In the case of structured data, you can explore this visually – using a heat map-based approach – in any way that it is classified. Thus, for example, you could bring up a heat map based on the sensitivity of the data (the product integrates with technologies such as Apache Atlas and Ranger) or its quality, or simply because you want to look at all customer-related data. In the case of sensitive data, this might be based on PPI or PHI definitions or other standards that SynerScope supports, or you can create your own definitions. Other possible heat maps might be based around data size, the costs associated with data sets, and so on. Other types of data can also be clustered and explored in this way. For example, this technique can be used for exploring sensor data.
For unstructured data Ixiwa can classify individual elements within a single image using an object detection algorithm, and it also uses pixel sorting. This is more granular than auto-captioning, though you can use auto-captioning in conjunction with Ixiwa if you want to. Ixiwa does something very similar with text, for which it has a “text sorter”. For audio files it uses voice to text conversion first and you can use Ixiwa in conjunction with products that do feature extraction from text, if that is appropriate. The pixel and text sorters will extract similarities about, say, images, then infer clusters (same colour, same shape, same maker of car, facial recognition and so forth) and then tag those images appropriately. These sorters use TensorFlow to enable this sort of processing.
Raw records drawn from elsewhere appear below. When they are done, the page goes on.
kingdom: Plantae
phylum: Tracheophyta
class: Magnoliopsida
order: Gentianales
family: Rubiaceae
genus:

Under the covers, Ixiwa starts with the automated collection of metadata. There are three different types of such metadata that it collects, the first of which is “provided metadata”. That is, the metadata that accompanies the source system such as descriptions, field names and defined keys. The second type of metadata that Ixiwa supports is what the company refers to as “inferred metadata”. This would be metadata that is inferred from scanning the data itself. For this, Ixiwa has embedded machine/deep learning (based on TensorFlow) so that its inferences, and the tagging that it generates will improve over time. Finally, the third type of metadata that Ixiwa collects is what the company calls “attributed data”. This is where you can bring in external metadata about such things as data quality, cost and usage information. Full data and user level audit trails are captured, to support these sorts of metrics.